Eclipse of the Sun by Phobos, the larger of the two moons of Mars, in real time (Curiosity, 20 August 2013)

The two moons of Mars, Phobos and Deimos, are much smaller than Earth's Moon, greatly reducing the frequency of solar eclipses on that planet. Neither moon's apparent diameter is large enough to cover the disk of the Sun, and therefore they are annular solar eclipses and can also be considered transits.

==Eclipses caused by Phobos==

Transit of Phobos (Opportunity, March 2004)

Due to the small size of Phobos (about 20 by 25 km) and its rapid orbital motion, an observer on the surface of Mars would never experience a solar eclipse for longer than about thirty seconds. Phobos also takes only 7 hours 39 minutes to orbit Mars, while a Martian day is 24 hours 37 minutes long, meaning that Phobos can create two eclipses per Martian day. These are annular eclipses, because Phobos is not quite large enough or close enough to Mars to create a total solar eclipse. The highest resolution, highest frame rate video of a Phobos transit has been released from the Mastcam-Z on Perseverance rover in 2022.
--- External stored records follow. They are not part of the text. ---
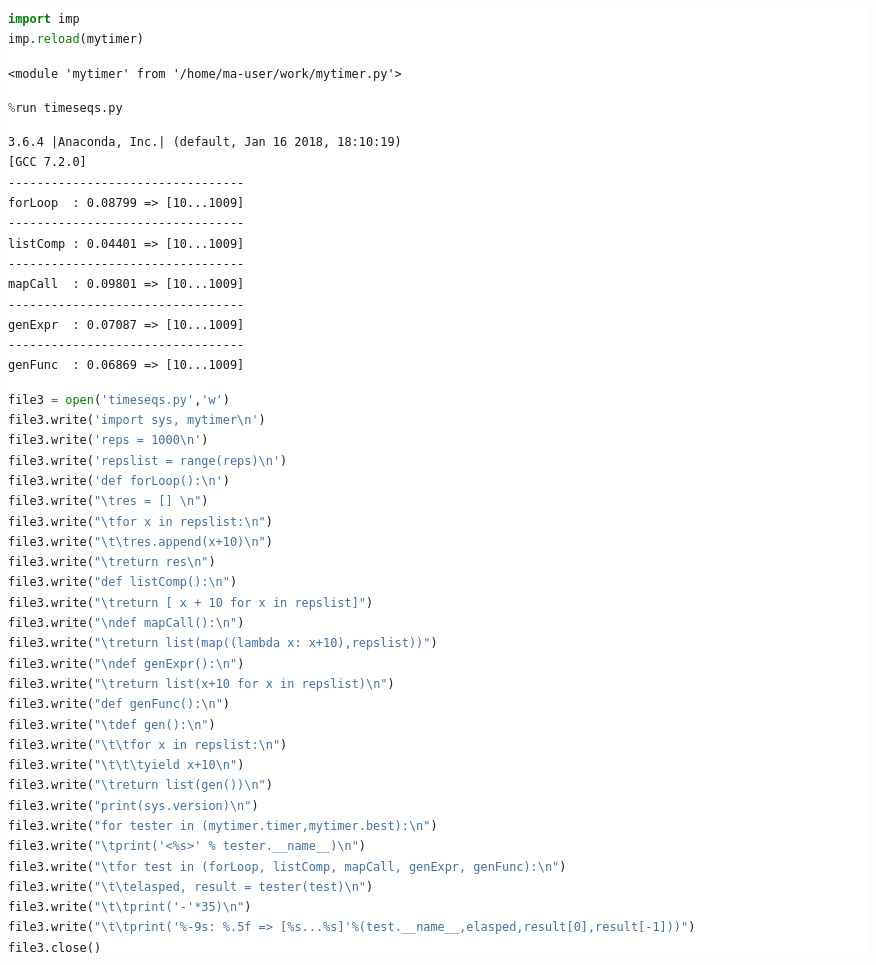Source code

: 
```python
import imp
imp.reload(mytimer)
```




    <module 'mytimer' from '/home/ma-user/work/mytimer.py'>




```python
%run timeseqs.py
```

    3.6.4 |Anaconda, Inc.| (default, Jan 16 2018, 18:10:19) 
    [GCC 7.2.0]
    ---------------------------------
    forLoop  : 0.08799 => [10...1009]
    ---------------------------------
    listComp : 0.04401 => [10...1009]
    ---------------------------------
    mapCall  : 0.09801 => [10...1009]
    ---------------------------------
    genExpr  : 0.07087 => [10...1009]
    ---------------------------------
    genFunc  : 0.06869 => [10...1009]



```python
file3 = open('timeseqs.py','w')
file3.write('import sys, mytimer\n')
file3.write('reps = 1000\n')
file3.write('repslist = range(reps)\n')
file3.write('def forLoop():\n')
file3.write("\tres = [] \n")
file3.write("\tfor x in repslist:\n")
file3.write("\t\tres.append(x+10)\n")
file3.write("\treturn res\n")
file3.write("def listComp():\n")
file3.write("\treturn [ x + 10 for x in repslist]")
file3.write("\ndef mapCall():\n")
file3.write("\treturn list(map((lambda x: x+10),repslist))")
file3.write("\ndef genExpr():\n")
file3.write("\treturn list(x+10 for x in repslist)\n")
file3.write("def genFunc():\n")
file3.write("\tdef gen():\n")
file3.write("\t\tfor x in repslist:\n")
file3.write("\t\t\tyield x+10\n")
file3.write("\treturn list(gen())\n")
file3.write("print(sys.version)\n")
file3.write("for tester in (mytimer.timer,mytimer.best):\n")
file3.write("\tprint('<%s>' % tester.__name__)\n")
file3.write("\tfor test in (forLoop, listComp, mapCall, genExpr, genFunc):\n")
file3.write("\t\telasped, result = tester(test)\n")
file3.write("\t\tprint('-'*35)\n")
file3.write("\t\tprint('%-9s: %.5f => [%s...%s]'%(test.__name__,elasped,result[0],result[-1]))")
file3.close()
```
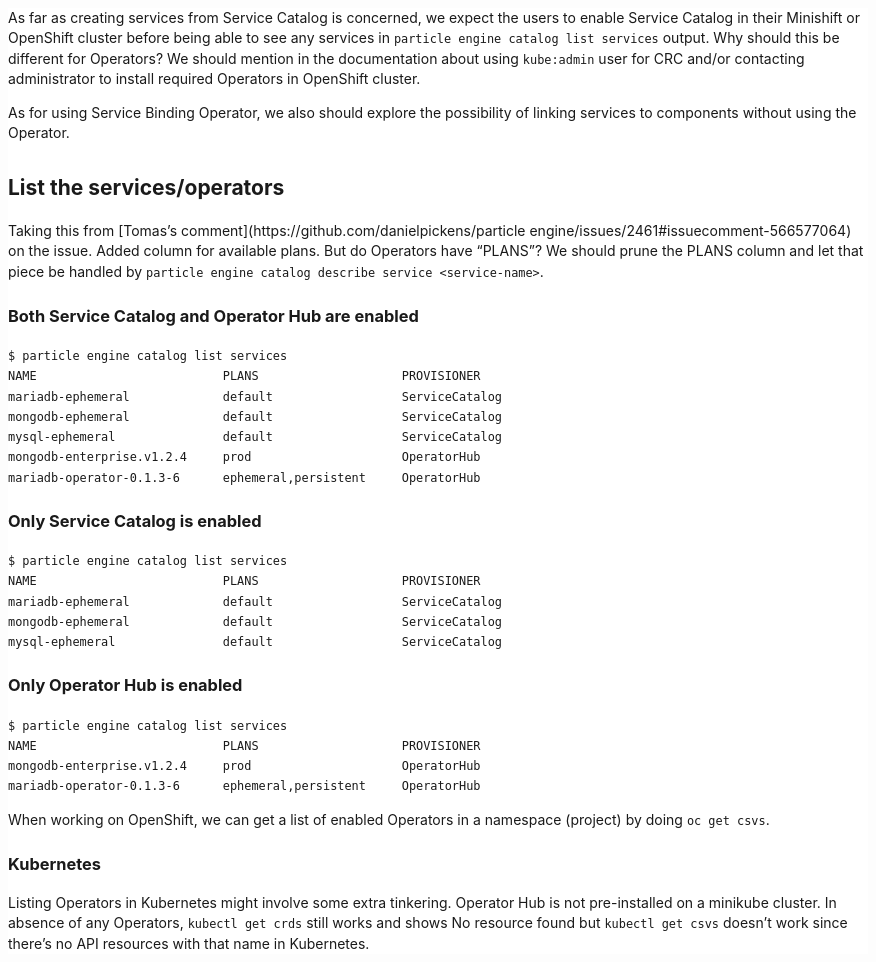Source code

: As far as creating services from Service Catalog is concerned, we expect the
users to enable Service Catalog in their Minishift or OpenShift cluster before
being able to see any services in `particle engine catalog list services` output. Why should
this be different for Operators? We should mention in the documentation about
using `kube:admin` user for CRC and/or contacting administrator to install
required Operators in OpenShift cluster.

As for using Service Binding Operator, we also should explore the possibility
of linking services to components without using the Operator.

## List the services/operators
Taking this from [Tomas’s
comment](https://github\.com/danielpickens/particle engine/issues/2461#issuecomment-566577064)
on the issue. Added column for available plans. But do Operators have “PLANS”?
We should prune the PLANS column and let that piece be handled by `particle engine catalog
describe service <service-name>`.

### Both Service Catalog and Operator Hub are enabled
```
$ particle engine catalog list services
NAME                          PLANS                    PROVISIONER
mariadb-ephemeral             default                  ServiceCatalog
mongodb-ephemeral             default                  ServiceCatalog
mysql-ephemeral               default                  ServiceCatalog
mongodb-enterprise.v1.2.4     prod                     OperatorHub
mariadb-operator-0.1.3-6      ephemeral,persistent     OperatorHub
```
### Only Service Catalog is enabled
```
$ particle engine catalog list services
NAME                          PLANS                    PROVISIONER
mariadb-ephemeral             default                  ServiceCatalog
mongodb-ephemeral             default                  ServiceCatalog
mysql-ephemeral               default                  ServiceCatalog
```

### Only Operator Hub is enabled
```
$ particle engine catalog list services
NAME                          PLANS                    PROVISIONER
mongodb-enterprise.v1.2.4     prod                     OperatorHub
mariadb-operator-0.1.3-6      ephemeral,persistent     OperatorHub
```

When working on OpenShift, we can get a list of enabled Operators in a
namespace (project) by doing `oc get csvs`. 

### Kubernetes
Listing Operators in Kubernetes might involve some extra tinkering. Operator
Hub is not pre-installed on a minikube cluster. In absence of any Operators,
`kubectl get crds` still works and shows No resource found  but `kubectl get
csvs` doesn’t work since there’s no API resources with that name in Kubernetes.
==Transits caused by Deimos==

Deimos is too small (about 15 by 10 km) and too far from Mars to cause an eclipse. The best an observer on Mars would see is a small spot crossing the Sun's disc.

==View from Mars==
March 5, 2024: NASA released images of transits of the moon Deimos, the moon Phobos and the planet Mercury as viewed by the Perseverance rover on the planet Mars.

Transit of Deimos
(January 19, 2024)
Transit of Phobos
(February 8, 2024)
Transit of Mercury
(October 28, 2023)

==View from Earth==
Both moons are too small to cast a shadow on Mars that can be seen from Earth. However, shortly after the first artificial satellites were placed in orbit around Mars, the shadow of Phobos was seen in pictures transmitted to Earth.